The other equally badly impacted Distance Zone is for flights between 5,001 – 7,500 Miles. In the current table, a one-way Business Class flights in this distance Zone is priced at 65,000 or 70,000 Asia Miles. In the new table, all one-way Business Class flights falling in this distance Zone will be uniformly priced at 84,000 Asia Miles. Again, that’s roughly a 29% increase over current pricing.

Lastly, ultra long-haul flights (7,501+ Miles) are going from 85,000 Asia Miles to 110,000 Asia Miles, also a 29% increase.

If all of that is getting a little difficult to follow, here is a collection of sample flights and their pricing under the current and new award table.

Route (Both Directions)ClassMiles Required (Until 30 Sept)Miles Required (From 1 Oct)Increase (In %)
Sydney/Melb/Brisbane/Adel/Perth - Hong KongBusiness45,00058,00029%
Sydney/Melb/Brisbane/Adel/Perth - New YorkBusiness85,000110,00029%
Delhi/Mumbai/Tokyo - Hong KongBusiness25,00032,00028%
Hong Kong - JakartaFirst40,00050,00025%
Hong Kong - London/ParisFirst100,000125,00025%
Hong Kong - Los AngelesFirst110,000125,00014%
Hong Kong - New York/ChicagoFirst125,000160,00028%

Oneworld Pricing

Cathay Pacific is a member of oneworld alliance meaning you could redeem Asia Miles on oneworld partner airlines such as Qantas and British Airways too.

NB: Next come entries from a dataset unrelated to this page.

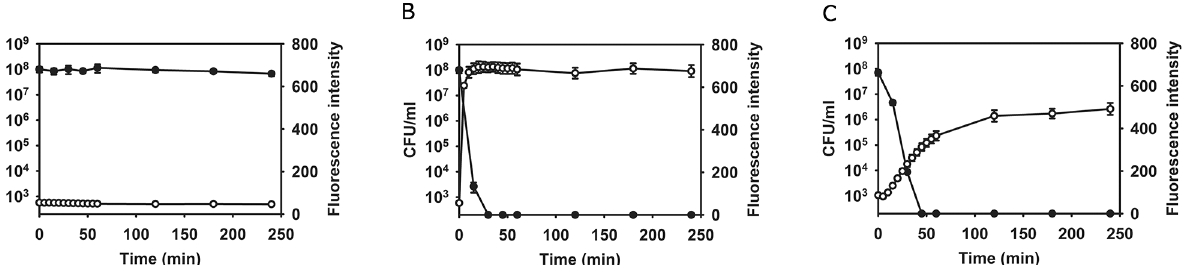
Fig 2. Lysostaphin and nisin kill MRSA persisters by inducing membrane permeabilization. MRSA persisters were treated with 0.1% DMSO (A), 10X MIC lysostaphin (B), or 10X MIC nisin (C). Membrane permeabilization (open circles) was measured spectrophotometrically by monitoring the uptake of SYTOX Green (excitation wavelength of 485 nm and an emission wavelength of 525 nm). Colony forming unit counts of persisters (solid circles) were measured by serial dilution and plating on TSA plates. The data points on the x-axis are below the level of detection (2x10 2 CFU/mL). Results are shown as means ± s.d.; n =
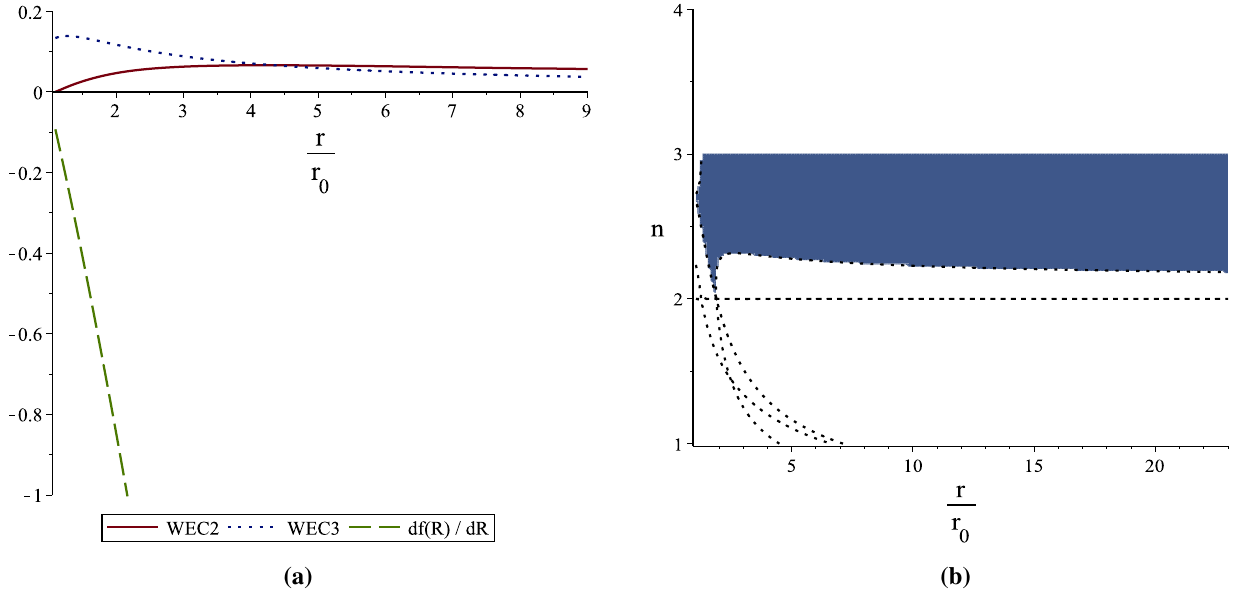
Fig. 6 The NEC for a wormhole solution in the case of Amendola–Gannouji–Polarski–Tsujikawa model is respected ( a ). In the blue part in b , traversable asymptoticly flat wormholes respect the NEC. In these figures we set μ = 5 , R ∗ = 0 . 01 , p = 0 . 5 and r 0 = 3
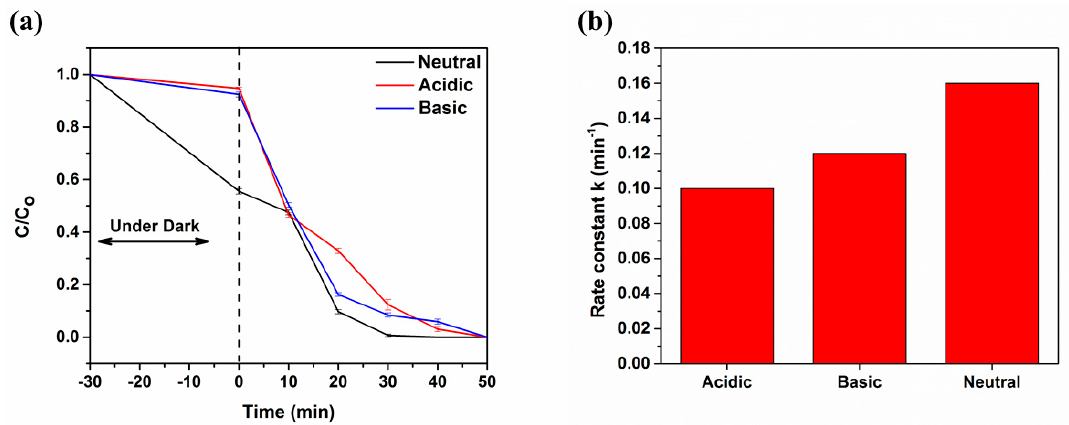
Figure 6. Effect of pH on MB dye decolorization for 2.5% AgFeO 2 /rGO/TiO 2 sample: ( a ) Relative concentration of MB dye decolorization with time and ( b ) rate constants calculated. Similarly, photocatalytic decolorization results of MB dye for 5% AgFeO 2 /rGO/TiO 2 in neutral,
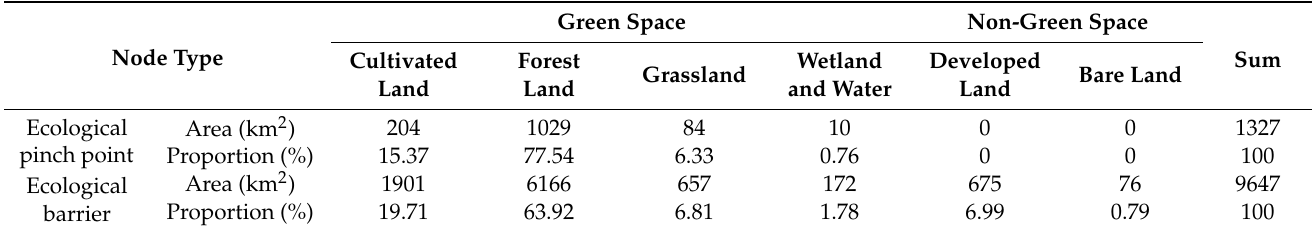
Table 5. Area proportion of types of green spaces in the ecological nodes of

When it comes to pricing on single partners, Asia Miles have never really had a table as such. Historically, the redemption rates on partners have been an extra 5,000 Asia Miles on top of whatever you would pay to fly the same route with Cathay Pacific.

For instance, under the current pricing you could fly from Sydney to Paris in Business Class on Cathay Pacific for 85,000 Miles. The same flight with Qatar Airways costs 90,000 Miles. Best I can tell they haven’t announced any changes to pricing on single partners, yet.

Asia Miles also has a separate award table for oneworld multi-carrier flights. These flights are also going up in price by up to 29%. You can check out the new award tables over here.

In Conclusion

They say bad things come in threes, meaning that if something bad has happened twice, it is likely that a third unfortunate event will occur. Well, we had the bad news about Changes to American Express Membership Rewards Program earlier in the week, we have now had news of Asia Miles devaluation, and whether or not another Frequent Flyer Program breaks the collective hearts of points and miles collectors, time shall tell.

All said and done, even with these negative changes, purely in terms of pricing Asia Miles remains one of the more competitive programs out there. I mean 110,000 Asia Miles to fly Business Class from Australia to Europe or North America may feel pricey, but when you consider that Qantas will have you forking out 144,600 points or Singapore Airlines KriFlyer over 130,000 Miles for the same route, perhaps things aren’t as dire as they appear.